Security researchers claim to have found high-severity vulnerabilities in WPA2 (Wi-Fi Protected Access II), a popular security protocol used by nearly every Wi-Fi device on the planet. The vulnerabilities could potentially allow anyone near your router to eavesdrop on the Wi-Fi traffic being sent through it.
Details have been revealed on a dedicated site called krackattacks.com, named after the proof-of-concept attack called KRACK (Key Reinstallation Attacks). A total of 10 vulnerabilities have been identified, and were discovered by researcher Mathy Vanhoef of imec-DistriNet, KU Leuven.
“If your device supports Wi-Fi, it is most likely affected,” Vanhoef writes on the website.
“Concretely, attackers can use this novel [KRACK] attack technique to read information that was previously assumed to be safely encrypted. This can be abused to steal sensitive information such as credit card numbers, passwords, chat messages, emails, photos, and so on. The attack works against all modern protected Wi-Fi networks,” he adds.

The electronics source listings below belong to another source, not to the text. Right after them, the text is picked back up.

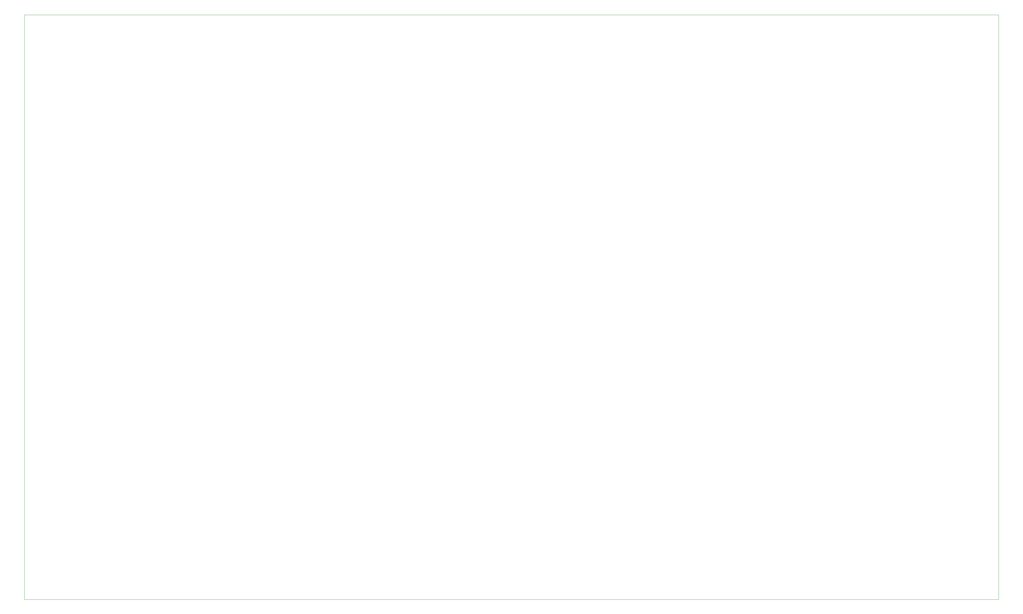
<source format=gbr>
%TF.GenerationSoftware,Altium Limited,Altium Designer,22.6.1 (34)*%
G04 Layer_Color=0*
%FSLAX26Y26*%
%MOIN*%
%TF.SameCoordinates,08F94D22-2ED8-4738-ABBF-34BB79D8E07D*%
%TF.FilePolarity,Positive*%
%TF.FileFunction,Profile,NP*%
%TF.Part,Single*%
G01*
G75*
%TA.AperFunction,Profile*%
%ADD396C,0.001000*%
D396*
X0Y0D02*
X12500000D01*
Y7500000D01*
X0D01*
Y0D01*
%TF.MD5,b9bb41e16ff189fd20107f960acd8838*%
M02*

</source>
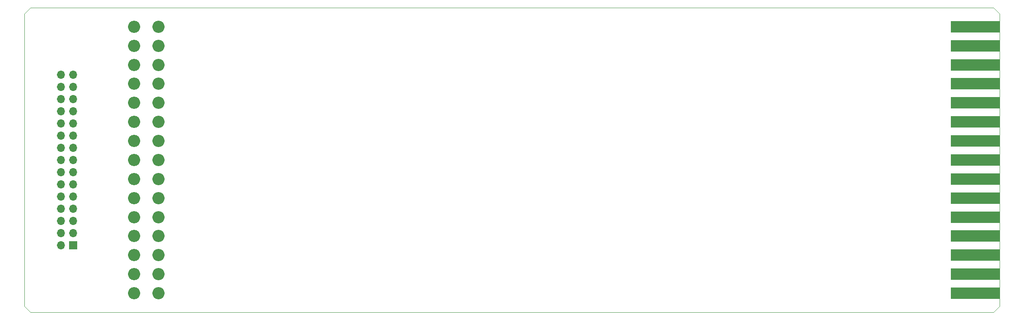
<source format=gbr>
%TF.GenerationSoftware,KiCad,Pcbnew,(5.1.9)-1*%
%TF.CreationDate,2021-03-18T23:59:30+01:00*%
%TF.ProjectId,extensioncard,65787465-6e73-4696-9f6e-636172642e6b,rev?*%
%TF.SameCoordinates,Original*%
%TF.FileFunction,Soldermask,Top*%
%TF.FilePolarity,Negative*%
%FSLAX46Y46*%
G04 Gerber Fmt 4.6, Leading zero omitted, Abs format (unit mm)*
G04 Created by KiCad (PCBNEW (5.1.9)-1) date 2021-03-18 23:59:30*
%MOMM*%
%LPD*%
G01*
G04 APERTURE LIST*
%TA.AperFunction,Profile*%
%ADD10C,0.050000*%
%TD*%
%ADD11R,10.160000X2.381250*%
%ADD12O,2.540000X2.540000*%
%ADD13O,1.700000X1.700000*%
%ADD14R,1.700000X1.700000*%
G04 APERTURE END LIST*
D10*
X241300000Y-71120000D02*
X241300000Y-132080000D01*
X240030000Y-69850000D02*
X241300000Y-71120000D01*
X39370000Y-69850000D02*
X240030000Y-69850000D01*
X38100000Y-71120000D02*
X39370000Y-69850000D01*
X38100000Y-132080000D02*
X38100000Y-71120000D01*
X39370000Y-133350000D02*
X38100000Y-132080000D01*
X240030000Y-133350000D02*
X39370000Y-133350000D01*
X241300000Y-132080000D02*
X240030000Y-133350000D01*
D11*
%TO.C,J1*%
X236220000Y-73818750D03*
X236220000Y-77787500D03*
X236220000Y-81756250D03*
X236220000Y-85725000D03*
X236220000Y-89693750D03*
X236220000Y-93662500D03*
X236220000Y-97631250D03*
X236220000Y-101600000D03*
X236220000Y-105568750D03*
X236220000Y-109537500D03*
X236220000Y-113506250D03*
X236220000Y-117475000D03*
X236220000Y-121443750D03*
X236220000Y-125412500D03*
X236220000Y-129381250D03*
%TD*%
D12*
%TO.C,J2*%
X60960000Y-129381250D03*
X60960000Y-125412500D03*
X60960000Y-121443750D03*
X60960000Y-117475000D03*
X60960000Y-113506250D03*
X60960000Y-109537500D03*
X60960000Y-105568750D03*
X60960000Y-101600000D03*
X60960000Y-97631250D03*
X60960000Y-93662500D03*
X60960000Y-89693750D03*
X60960000Y-85725000D03*
X60960000Y-81756250D03*
X60960000Y-77787500D03*
X60960000Y-73818750D03*
X66040000Y-129381250D03*
X66040000Y-125412500D03*
X66040000Y-121443750D03*
X66040000Y-117475000D03*
X66040000Y-113506250D03*
X66040000Y-109537500D03*
X66040000Y-105568750D03*
X66040000Y-101600000D03*
X66040000Y-97631250D03*
X66040000Y-93662500D03*
X66040000Y-89693750D03*
X66040000Y-85725000D03*
X66040000Y-81756250D03*
X66040000Y-77787500D03*
X66040000Y-73818750D03*
%TD*%
D13*
%TO.C,J3*%
X45720000Y-83820000D03*
X48260000Y-83820000D03*
X45720000Y-86360000D03*
X48260000Y-86360000D03*
X45720000Y-88900000D03*
X48260000Y-88900000D03*
X45720000Y-91440000D03*
X48260000Y-91440000D03*
X45720000Y-93980000D03*
X48260000Y-93980000D03*
X45720000Y-96520000D03*
X48260000Y-96520000D03*
X45720000Y-99060000D03*
X48260000Y-99060000D03*
X45720000Y-101600000D03*
X48260000Y-101600000D03*
X45720000Y-104140000D03*
X48260000Y-104140000D03*
X45720000Y-106680000D03*
X48260000Y-106680000D03*
X45720000Y-109220000D03*
X48260000Y-109220000D03*
X45720000Y-111760000D03*
X48260000Y-111760000D03*
X45720000Y-114300000D03*
X48260000Y-114300000D03*
X45720000Y-116840000D03*
X48260000Y-116840000D03*
X45720000Y-119380000D03*
D14*
X48260000Y-119380000D03*
%TD*%
M02*

</source>
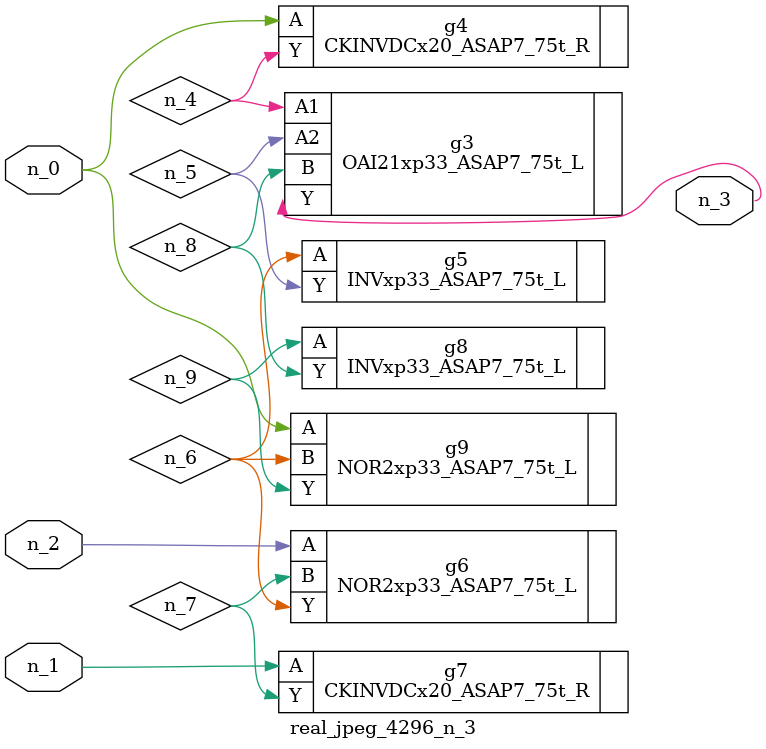
<source format=v>
module real_jpeg_4296_n_3 (n_1, n_0, n_2, n_3);

input n_1;
input n_0;
input n_2;

output n_3;

wire n_5;
wire n_4;
wire n_8;
wire n_6;
wire n_7;
wire n_9;

CKINVDCx20_ASAP7_75t_R g4 ( 
.A(n_0),
.Y(n_4)
);

NOR2xp33_ASAP7_75t_L g9 ( 
.A(n_0),
.B(n_6),
.Y(n_9)
);

CKINVDCx20_ASAP7_75t_R g7 ( 
.A(n_1),
.Y(n_7)
);

NOR2xp33_ASAP7_75t_L g6 ( 
.A(n_2),
.B(n_7),
.Y(n_6)
);

OAI21xp33_ASAP7_75t_L g3 ( 
.A1(n_4),
.A2(n_5),
.B(n_8),
.Y(n_3)
);

INVxp33_ASAP7_75t_L g5 ( 
.A(n_6),
.Y(n_5)
);

INVxp33_ASAP7_75t_L g8 ( 
.A(n_9),
.Y(n_8)
);


endmodule
</source>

The attack essentially targets Wi-Fi clients using WPA2 (nearly every Wi-Fi device out there), and compromises the encryption protocol used for communicating with the router. After this, “any data or information that the victim transmits can be decrypted”, Vanhoef notes, adding that event HTTPS communication have been bypassed in the past, so it may not be safe either.
He adds that the “attack is exceptionally devastating against Linux and Android 6.0 or higher”, though devices running Apple’s mobile and desktop operating system, Windows, OpenBSD etc. are all vulnerable. Note that to protect yourself against attacks, it’s Wi-Fi clients like laptops, smartphones, smart home devices, and the likes, will need to install security updates.
“Our main attack is against the 4-way handshake, and does not exploit access points, but instead targets clients. So it might be that your router does not require security updates,” Vanhoef notes.
The vulnerabilities have been assigned Common Vulnerabilities and Exposures (CVE) identifiers, specifically: CVE-2017-13077, CVE-2017-13078, CVE-2017-13079, CVE-2017-13080, CVE-2017-13081, CVE-2017-13082, CVE-2017-13084, CVE-2017-13086,CVE-2017-13087, and CVE-2017-13088. Further details of these vulnerabilities can be found on the aforementioned website, or the National Vulnerability Database of the US Department of Commerce’s NIST website.